At the centre of the kitchen led by chef Kitak Lee (Cho Cho San, Kisumé, Momofuku Seiobo) is the hibachi charcoal grill – influencing Yoko’s seafood-leaning menu with smoke and char. The abundant menu celebrates Japanese classics, including a raw bar with fresh sashimi, tempura, seasonal gyoza, tempura, plentiful noodles and textural salads.
They accompany large-format dishes including an authentic Tonkatsu, a premium wagyu selection and grilled reef fish with ponzu, all designed to share between friends over yuzu slushies, wine on tap or bottles from Yoko’s 100-strong wine list. Japan’s signature playful desserts will appear as the meal winds down (or gears up for more) including matcha soft serve, ice cream mochi with miso caramel and shaved milk ice.

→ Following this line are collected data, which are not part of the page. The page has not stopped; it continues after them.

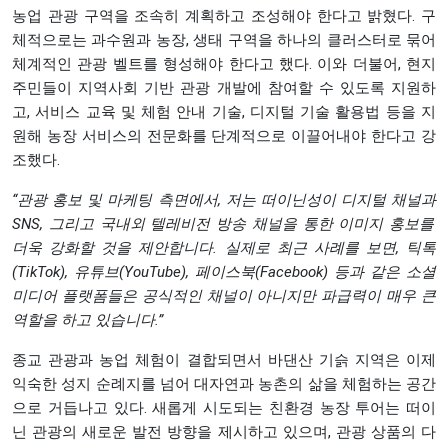
농업 관광 구역을 조속히 계획하고 조성해야 한다고 밝혔다. 구
체적으로는 과수원과 농장, 생태 구역을 하나의 클러스터로 묶어
체계적인 관광 벨트를 형성해야 한다고 했다. 이와 더불어, 현지
주민들이 지역사회 기반 관광 개발에 참여할 수 있도록 지원하
고, 서비스 교육 및 체험 안내 기술, 디지털 기술 활용법 등을 지
원해 농장 서비스의 전문화를 단계적으로 이끌어내야 한다고 강
조했다.
“
관광
홍보
및
마케팅
측면에서
,
저는
떠이닌성이
디지털
채널과
SNS,
그리고
국내외
텔레비전
방송
채널을
통한
이미지
홍보를
더욱
강화할
것을
제안합니다
.
실제로
최근
사례를
보면
,
틱톡
(TikTok),
유튜브
(YouTube),
페이스북
(Facebook)
등과
같은
소셜
미디어
플랫폼들은
공식적인
채널이
아니지만
파급력이
매우
큰
역할을
하고
있습니다
.”
종교 관광과 농업 체험이 결합되면서 바댄산 기슭 지역은 이제
익숙한 성지 순례지를 넘어 대자연과 농촌의 삶을 체험하는 공간
으로 거듭나고 있다. 새롭게 시도되는 친환경 농장 투어는 떠이
닌 관광의 새로운 발전 방향을 제시하고 있으며, 관광 상품의 다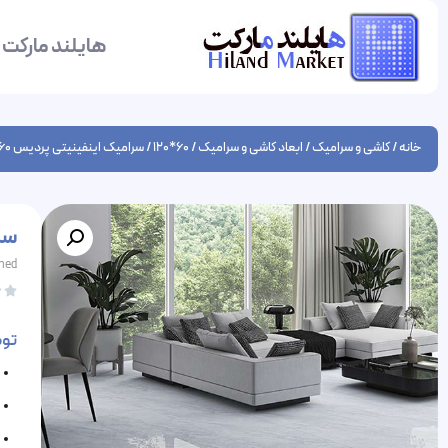
هایلند مارکت
خانه
/
کاشی و سرامیک
/
ابعاد کاشی و سرامیک
/
60*120
/ سرامیک اینفینیتی پردیس 60 در 120 پرسلان فول پولیش
سرام
shed


تو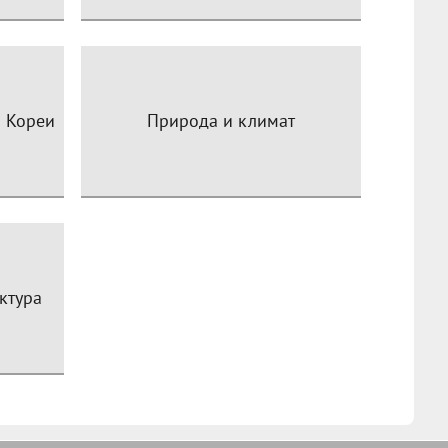
 Кореи
Природа и климат
ктура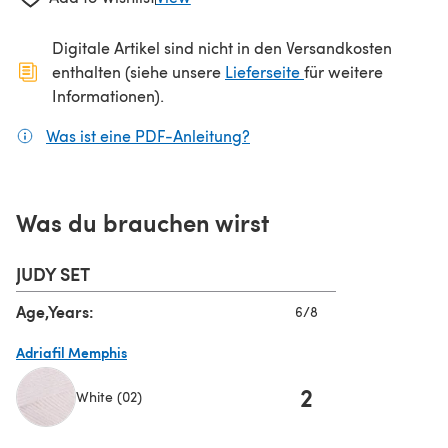
Digitale Artikel sind nicht in den Versandkosten
(öffnet sich in ein
enthalten (siehe unsere
Lieferseite
für weitere
Informationen).
Was ist eine PDF-Anleitung?
(öffnet sich in einem neuen
Was du brauchen wirst
JUDY SET
Age,Years:
6/8
Adriafil Memphis
2
White (02)
(öffnet sich in einem neuen Tab)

The design of the space is a vision brought to life by long-time collaborator and interior architect George Livissianis, who has united the rustic, heritage build of “beautiful old shed” on the wharf with a contemporary Japanese Spirit.
This sensory, intriguing and geometrically designed space features a Japanese ‘box’ structure of blond American Ash Plywood in an immersive design that wraps the space, juxtaposed against the wharf’s original timber framework. This simplistic, ordered Japanese aesthetic is then layered with an enlivening izakaya spirit created by the distinctive 80’s style futuristic lighting and pops of colour.
The resulting space exudes a retro futuristic feel which heightens in intrigue and curiosity as you’re lured up the stairs to Yoko’s mezzanine, a hidden bar and dining space highlighted with more obvious colour accents, found objects and sensory lighting design, offering a bird’s-eye view of the story unfolding below.